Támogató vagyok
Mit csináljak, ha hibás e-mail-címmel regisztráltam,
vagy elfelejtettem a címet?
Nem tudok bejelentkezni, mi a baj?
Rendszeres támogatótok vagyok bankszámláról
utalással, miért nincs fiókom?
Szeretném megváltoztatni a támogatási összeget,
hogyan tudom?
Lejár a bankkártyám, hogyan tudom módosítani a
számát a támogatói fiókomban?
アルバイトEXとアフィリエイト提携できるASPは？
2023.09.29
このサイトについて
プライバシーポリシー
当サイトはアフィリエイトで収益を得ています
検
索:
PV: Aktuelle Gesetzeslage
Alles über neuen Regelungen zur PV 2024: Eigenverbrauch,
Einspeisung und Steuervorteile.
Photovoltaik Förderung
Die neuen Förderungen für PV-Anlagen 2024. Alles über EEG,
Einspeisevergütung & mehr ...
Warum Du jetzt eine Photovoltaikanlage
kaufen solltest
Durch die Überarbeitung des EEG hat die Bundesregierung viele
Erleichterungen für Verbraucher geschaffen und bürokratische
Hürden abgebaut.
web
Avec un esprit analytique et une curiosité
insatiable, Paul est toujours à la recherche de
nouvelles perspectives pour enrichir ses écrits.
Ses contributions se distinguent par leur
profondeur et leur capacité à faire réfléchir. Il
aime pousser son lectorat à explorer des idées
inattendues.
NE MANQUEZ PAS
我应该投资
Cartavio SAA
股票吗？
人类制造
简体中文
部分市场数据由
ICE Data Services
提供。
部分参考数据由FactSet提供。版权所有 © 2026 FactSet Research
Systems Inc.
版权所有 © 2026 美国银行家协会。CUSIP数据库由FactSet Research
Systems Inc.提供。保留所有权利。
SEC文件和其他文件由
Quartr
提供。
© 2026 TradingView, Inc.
##########
● WHAT THE TASK REQUIRES:
Reproduce all of the material above, line for line, without changing anything.

● THE COMPLETED TASK:
Támogató vagyok
Mit csináljak, ha hibás e-mail-címmel regisztráltam,
vagy elfelejtettem a címet?
Nem tudok bejelentkezni, mi a baj?
Rendszeres támogatótok vagyok bankszámláról
utalással, miért nincs fiókom?
Szeretném megváltoztatni a támogatási összeget,
hogyan tudom?
Lejár a bankkártyám, hogyan tudom módosítani a
számát a támogatói fiókomban?
アルバイトEXとアフィリエイト提携できるASPは？
2023.09.29
このサイトについて
プライバシーポリシー
当サイトはアフィリエイトで収益を得ています
検
索:
PV: Aktuelle Gesetzeslage
Alles über neuen Regelungen zur PV 2024: Eigenverbrauch,
Einspeisung und Steuervorteile.
Photovoltaik Förderung
Die neuen Förderungen für PV-Anlagen 2024. Alles über EEG,
Einspeisevergütung & mehr ...
Warum Du jetzt eine Photovoltaikanlage
kaufen solltest
Durch die Überarbeitung des EEG hat die Bundesregierung viele
Erleichterungen für Verbraucher geschaffen und bürokratische
Hürden abgebaut.
web
Avec un esprit analytique et une curiosité
insatiable, Paul est toujours à la recherche de
nouvelles perspectives pour enrichir ses écrits.
Ses contributions se distinguent par leur
profondeur et leur capacité à faire réfléchir. Il
aime pousser son lectorat à explorer des idées
inattendues.
NE MANQUEZ PAS
我应该投资
Cartavio SAA
股票吗？
人类制造
简体中文
部分市场数据由
ICE Data Services
提供。
部分参考数据由FactSet提供。版权所有 © 2026 FactSet Research
Systems Inc.
版权所有 © 2026 美国银行家协会。CUSIP数据库由FactSet Research
Systems Inc.提供。保留所有权利。
SEC文件和其他文件由
Quartr
提供。
© 2026 TradingView, Inc.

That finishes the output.